Dataset rows

::::

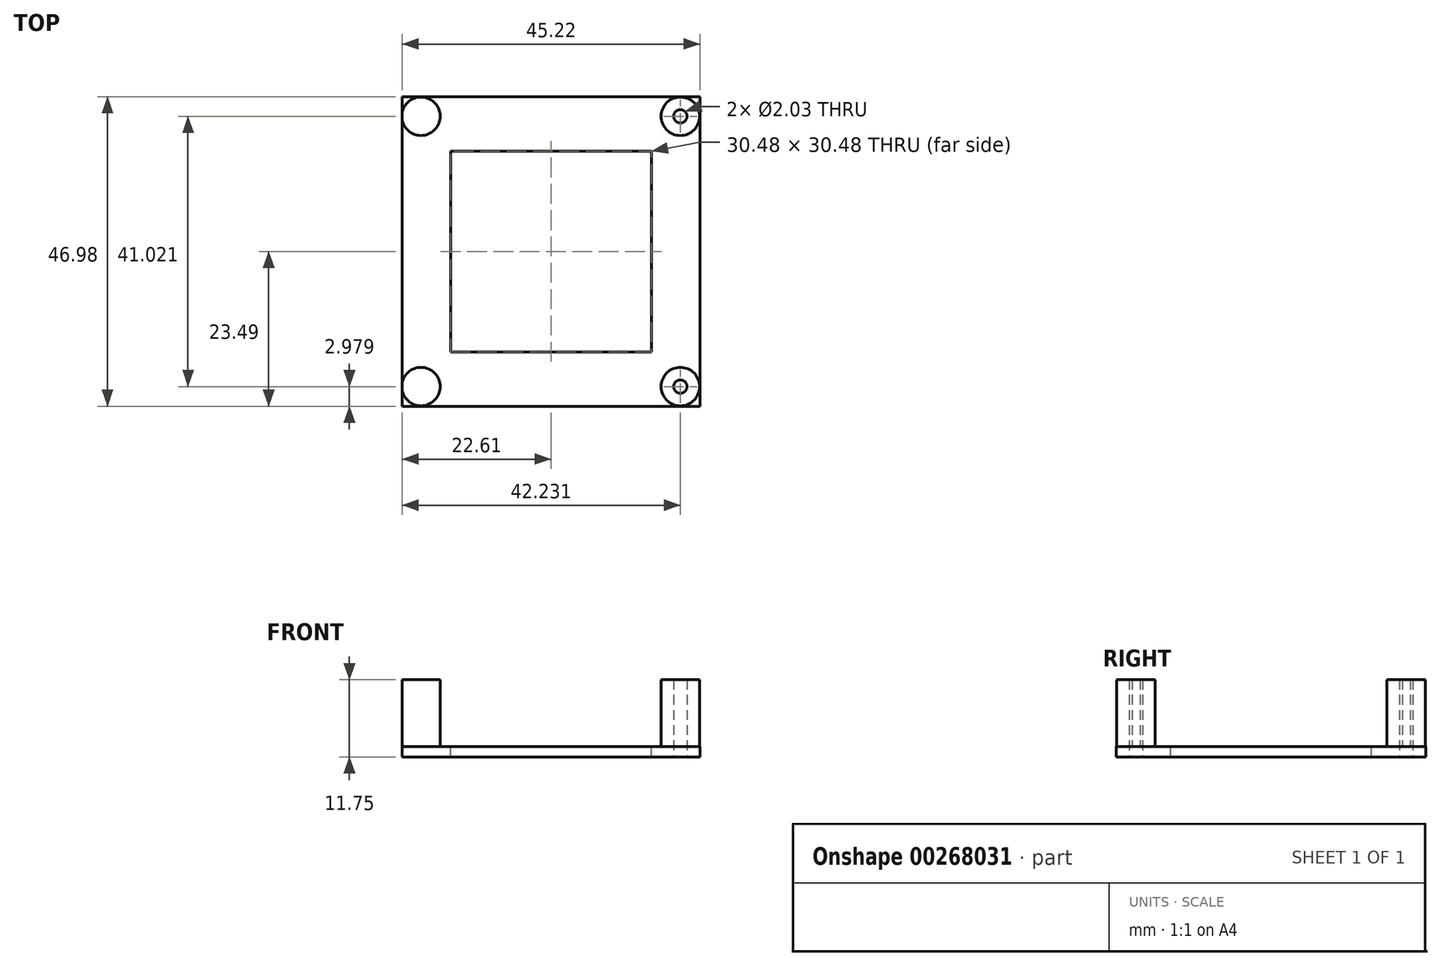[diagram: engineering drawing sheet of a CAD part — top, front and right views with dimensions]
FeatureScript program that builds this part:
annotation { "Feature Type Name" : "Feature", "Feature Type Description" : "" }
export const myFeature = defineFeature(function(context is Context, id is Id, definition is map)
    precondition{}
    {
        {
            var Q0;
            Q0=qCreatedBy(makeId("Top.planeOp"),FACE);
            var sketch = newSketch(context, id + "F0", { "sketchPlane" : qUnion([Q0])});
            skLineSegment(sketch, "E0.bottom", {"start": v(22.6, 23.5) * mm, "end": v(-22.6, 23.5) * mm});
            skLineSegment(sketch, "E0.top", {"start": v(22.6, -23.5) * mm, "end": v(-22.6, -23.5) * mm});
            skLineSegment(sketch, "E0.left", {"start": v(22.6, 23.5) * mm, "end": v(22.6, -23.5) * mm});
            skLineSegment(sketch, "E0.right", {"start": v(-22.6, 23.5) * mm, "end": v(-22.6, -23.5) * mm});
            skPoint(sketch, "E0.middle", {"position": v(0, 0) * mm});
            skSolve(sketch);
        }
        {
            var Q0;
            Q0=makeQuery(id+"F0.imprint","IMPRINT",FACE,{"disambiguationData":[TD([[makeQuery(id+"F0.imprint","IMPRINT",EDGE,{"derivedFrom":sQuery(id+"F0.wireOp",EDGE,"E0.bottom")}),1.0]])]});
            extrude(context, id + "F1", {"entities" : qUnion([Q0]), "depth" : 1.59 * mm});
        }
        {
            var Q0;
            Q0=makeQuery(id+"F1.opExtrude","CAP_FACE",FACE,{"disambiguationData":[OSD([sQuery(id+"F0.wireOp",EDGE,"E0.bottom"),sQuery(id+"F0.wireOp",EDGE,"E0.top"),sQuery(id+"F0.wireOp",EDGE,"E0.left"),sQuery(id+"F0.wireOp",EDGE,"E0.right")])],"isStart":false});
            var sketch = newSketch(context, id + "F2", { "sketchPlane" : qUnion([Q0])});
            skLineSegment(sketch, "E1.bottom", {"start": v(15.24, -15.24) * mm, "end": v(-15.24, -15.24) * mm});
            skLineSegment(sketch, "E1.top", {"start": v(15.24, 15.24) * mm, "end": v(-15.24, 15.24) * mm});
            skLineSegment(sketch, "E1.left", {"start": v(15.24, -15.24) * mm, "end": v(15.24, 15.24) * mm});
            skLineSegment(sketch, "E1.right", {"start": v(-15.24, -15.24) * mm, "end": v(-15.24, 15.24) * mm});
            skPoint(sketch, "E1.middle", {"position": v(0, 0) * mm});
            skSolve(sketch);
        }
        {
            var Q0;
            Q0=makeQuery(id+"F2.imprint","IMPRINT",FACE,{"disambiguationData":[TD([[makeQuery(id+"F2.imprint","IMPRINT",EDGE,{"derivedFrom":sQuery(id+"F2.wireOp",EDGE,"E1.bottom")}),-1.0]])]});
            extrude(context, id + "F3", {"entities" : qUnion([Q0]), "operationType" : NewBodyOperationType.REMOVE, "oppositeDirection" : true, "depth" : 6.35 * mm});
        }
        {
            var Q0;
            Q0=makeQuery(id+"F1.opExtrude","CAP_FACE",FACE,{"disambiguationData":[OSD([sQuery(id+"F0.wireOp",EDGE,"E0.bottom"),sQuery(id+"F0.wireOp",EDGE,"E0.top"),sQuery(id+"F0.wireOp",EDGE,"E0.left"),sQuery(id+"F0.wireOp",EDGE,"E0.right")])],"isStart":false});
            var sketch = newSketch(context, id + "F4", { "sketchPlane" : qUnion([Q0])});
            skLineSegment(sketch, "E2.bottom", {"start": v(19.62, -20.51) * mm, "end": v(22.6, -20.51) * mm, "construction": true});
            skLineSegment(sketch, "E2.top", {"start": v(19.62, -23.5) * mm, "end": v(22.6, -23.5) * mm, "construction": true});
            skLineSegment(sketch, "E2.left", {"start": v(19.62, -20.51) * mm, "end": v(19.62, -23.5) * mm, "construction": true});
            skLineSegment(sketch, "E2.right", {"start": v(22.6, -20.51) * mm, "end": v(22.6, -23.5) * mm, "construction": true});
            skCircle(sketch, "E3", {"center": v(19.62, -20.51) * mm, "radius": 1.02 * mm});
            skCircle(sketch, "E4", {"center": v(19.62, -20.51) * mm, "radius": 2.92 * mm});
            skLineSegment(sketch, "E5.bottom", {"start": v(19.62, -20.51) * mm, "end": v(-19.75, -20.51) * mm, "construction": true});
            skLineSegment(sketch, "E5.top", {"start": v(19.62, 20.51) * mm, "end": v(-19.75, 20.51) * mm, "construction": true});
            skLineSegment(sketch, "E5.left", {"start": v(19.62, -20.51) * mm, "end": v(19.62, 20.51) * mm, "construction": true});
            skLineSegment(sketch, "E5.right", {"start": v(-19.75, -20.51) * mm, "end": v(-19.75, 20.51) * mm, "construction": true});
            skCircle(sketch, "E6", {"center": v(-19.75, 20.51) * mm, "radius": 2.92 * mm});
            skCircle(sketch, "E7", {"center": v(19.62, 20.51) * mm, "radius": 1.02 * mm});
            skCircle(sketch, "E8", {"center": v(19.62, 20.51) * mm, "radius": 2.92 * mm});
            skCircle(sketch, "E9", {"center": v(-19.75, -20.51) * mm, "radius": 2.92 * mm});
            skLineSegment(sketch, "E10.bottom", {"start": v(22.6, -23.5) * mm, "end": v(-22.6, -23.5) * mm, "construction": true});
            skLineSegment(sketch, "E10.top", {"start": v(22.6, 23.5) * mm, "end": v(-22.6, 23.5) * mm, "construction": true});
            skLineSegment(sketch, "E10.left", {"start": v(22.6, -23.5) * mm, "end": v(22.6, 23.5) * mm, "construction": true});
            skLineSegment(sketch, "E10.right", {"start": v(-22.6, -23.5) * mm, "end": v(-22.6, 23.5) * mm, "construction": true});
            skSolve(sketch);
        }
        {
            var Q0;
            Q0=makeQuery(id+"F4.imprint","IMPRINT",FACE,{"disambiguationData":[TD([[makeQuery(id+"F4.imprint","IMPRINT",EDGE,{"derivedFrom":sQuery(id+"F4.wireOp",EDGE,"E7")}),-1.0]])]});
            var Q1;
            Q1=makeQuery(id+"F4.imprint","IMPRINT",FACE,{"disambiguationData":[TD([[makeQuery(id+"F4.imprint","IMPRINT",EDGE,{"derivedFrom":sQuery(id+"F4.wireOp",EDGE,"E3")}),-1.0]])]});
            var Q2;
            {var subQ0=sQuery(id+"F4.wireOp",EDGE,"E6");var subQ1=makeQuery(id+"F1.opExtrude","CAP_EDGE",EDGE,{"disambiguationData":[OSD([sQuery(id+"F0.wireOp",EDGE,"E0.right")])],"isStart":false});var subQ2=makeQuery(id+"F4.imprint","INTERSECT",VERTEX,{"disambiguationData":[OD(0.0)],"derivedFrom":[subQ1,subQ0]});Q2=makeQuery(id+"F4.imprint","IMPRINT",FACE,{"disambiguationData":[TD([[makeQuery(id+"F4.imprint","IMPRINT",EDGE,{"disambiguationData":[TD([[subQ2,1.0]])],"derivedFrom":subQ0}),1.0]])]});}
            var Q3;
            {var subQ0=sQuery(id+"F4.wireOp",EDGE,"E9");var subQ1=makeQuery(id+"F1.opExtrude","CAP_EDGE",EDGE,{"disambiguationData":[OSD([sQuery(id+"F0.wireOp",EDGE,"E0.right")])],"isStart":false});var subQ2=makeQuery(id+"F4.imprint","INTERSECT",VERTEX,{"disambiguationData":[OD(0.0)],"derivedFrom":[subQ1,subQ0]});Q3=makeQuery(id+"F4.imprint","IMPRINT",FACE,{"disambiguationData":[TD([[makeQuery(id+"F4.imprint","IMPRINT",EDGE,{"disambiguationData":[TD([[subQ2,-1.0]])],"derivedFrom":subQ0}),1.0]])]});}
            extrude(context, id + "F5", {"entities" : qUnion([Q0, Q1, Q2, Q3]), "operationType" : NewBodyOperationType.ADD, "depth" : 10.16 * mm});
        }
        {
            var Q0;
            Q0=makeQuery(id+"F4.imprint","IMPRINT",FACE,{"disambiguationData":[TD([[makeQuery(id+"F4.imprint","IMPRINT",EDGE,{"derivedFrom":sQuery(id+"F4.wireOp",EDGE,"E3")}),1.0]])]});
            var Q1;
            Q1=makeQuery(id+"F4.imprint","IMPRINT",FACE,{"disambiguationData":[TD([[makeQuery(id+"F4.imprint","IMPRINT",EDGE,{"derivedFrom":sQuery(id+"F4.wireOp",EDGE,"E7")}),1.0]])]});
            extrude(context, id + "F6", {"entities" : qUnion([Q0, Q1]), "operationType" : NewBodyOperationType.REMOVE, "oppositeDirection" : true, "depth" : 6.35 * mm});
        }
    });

::::

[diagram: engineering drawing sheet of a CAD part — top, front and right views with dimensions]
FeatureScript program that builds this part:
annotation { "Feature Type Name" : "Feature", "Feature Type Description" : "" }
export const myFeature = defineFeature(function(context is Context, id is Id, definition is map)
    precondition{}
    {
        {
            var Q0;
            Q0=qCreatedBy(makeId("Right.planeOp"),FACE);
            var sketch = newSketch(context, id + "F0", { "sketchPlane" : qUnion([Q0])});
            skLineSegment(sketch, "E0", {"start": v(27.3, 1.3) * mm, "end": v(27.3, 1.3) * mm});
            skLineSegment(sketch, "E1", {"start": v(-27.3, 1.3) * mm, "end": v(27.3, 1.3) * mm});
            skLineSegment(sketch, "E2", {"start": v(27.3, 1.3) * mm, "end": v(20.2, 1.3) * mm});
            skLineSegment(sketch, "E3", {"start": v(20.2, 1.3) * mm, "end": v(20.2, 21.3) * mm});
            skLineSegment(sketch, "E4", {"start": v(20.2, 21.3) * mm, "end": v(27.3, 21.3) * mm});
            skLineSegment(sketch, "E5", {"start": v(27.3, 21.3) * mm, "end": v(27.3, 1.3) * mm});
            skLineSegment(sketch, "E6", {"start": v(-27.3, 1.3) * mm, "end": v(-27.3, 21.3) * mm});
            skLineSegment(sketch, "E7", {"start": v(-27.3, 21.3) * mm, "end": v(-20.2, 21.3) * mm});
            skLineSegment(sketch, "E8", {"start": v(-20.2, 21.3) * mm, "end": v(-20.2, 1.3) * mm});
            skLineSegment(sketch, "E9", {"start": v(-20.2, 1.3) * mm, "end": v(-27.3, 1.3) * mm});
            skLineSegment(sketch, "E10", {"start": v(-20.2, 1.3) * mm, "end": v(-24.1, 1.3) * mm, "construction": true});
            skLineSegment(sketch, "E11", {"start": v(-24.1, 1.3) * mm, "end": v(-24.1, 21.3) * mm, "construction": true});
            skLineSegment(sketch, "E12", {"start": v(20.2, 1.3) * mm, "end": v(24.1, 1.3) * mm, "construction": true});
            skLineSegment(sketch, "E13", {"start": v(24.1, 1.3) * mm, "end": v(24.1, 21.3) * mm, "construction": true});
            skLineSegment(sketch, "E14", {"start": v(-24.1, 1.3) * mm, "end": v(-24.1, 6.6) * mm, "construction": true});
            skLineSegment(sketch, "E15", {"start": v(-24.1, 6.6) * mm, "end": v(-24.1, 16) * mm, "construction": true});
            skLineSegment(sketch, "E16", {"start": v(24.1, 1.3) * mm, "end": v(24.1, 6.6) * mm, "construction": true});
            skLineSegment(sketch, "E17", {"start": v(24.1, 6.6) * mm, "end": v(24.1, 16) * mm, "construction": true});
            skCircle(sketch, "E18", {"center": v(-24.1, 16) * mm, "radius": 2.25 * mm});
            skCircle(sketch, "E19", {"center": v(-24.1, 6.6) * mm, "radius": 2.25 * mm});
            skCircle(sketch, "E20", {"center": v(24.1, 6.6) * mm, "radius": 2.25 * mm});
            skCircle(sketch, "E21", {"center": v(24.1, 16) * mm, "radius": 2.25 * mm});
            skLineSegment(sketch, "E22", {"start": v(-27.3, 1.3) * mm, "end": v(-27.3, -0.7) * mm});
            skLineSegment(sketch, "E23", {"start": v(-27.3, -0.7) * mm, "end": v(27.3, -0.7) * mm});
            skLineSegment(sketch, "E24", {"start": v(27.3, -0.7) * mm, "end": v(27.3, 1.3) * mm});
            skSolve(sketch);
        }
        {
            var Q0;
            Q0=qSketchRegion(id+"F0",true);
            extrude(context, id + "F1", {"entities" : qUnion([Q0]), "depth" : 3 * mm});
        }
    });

::::

**Your goal:**
Return each line from the entries above that contains the string "entities", copying every such line in full.

**Written solution:**
            extrude(context, id + "F1", {"entities" : qUnion([Q0]), "depth" : 1.59 * mm});
            extrude(context, id + "F3", {"entities" : qUnion([Q0]), "operationType" : NewBodyOperationType.REMOVE, "oppositeDirection" : true, "depth" : 6.35 * mm});
            extrude(context, id + "F5", {"entities" : qUnion([Q0, Q1, Q2, Q3]), "operationType" : NewBodyOperationType.ADD, "depth" : 10.16 * mm});
            extrude(context, id + "F6", {"entities" : qUnion([Q0, Q1]), "operationType" : NewBodyOperationType.REMOVE, "oppositeDirection" : true, "depth" : 6.35 * mm});
            extrude(context, id + "F1", {"entities" : qUnion([Q0]), "depth" : 3 * mm});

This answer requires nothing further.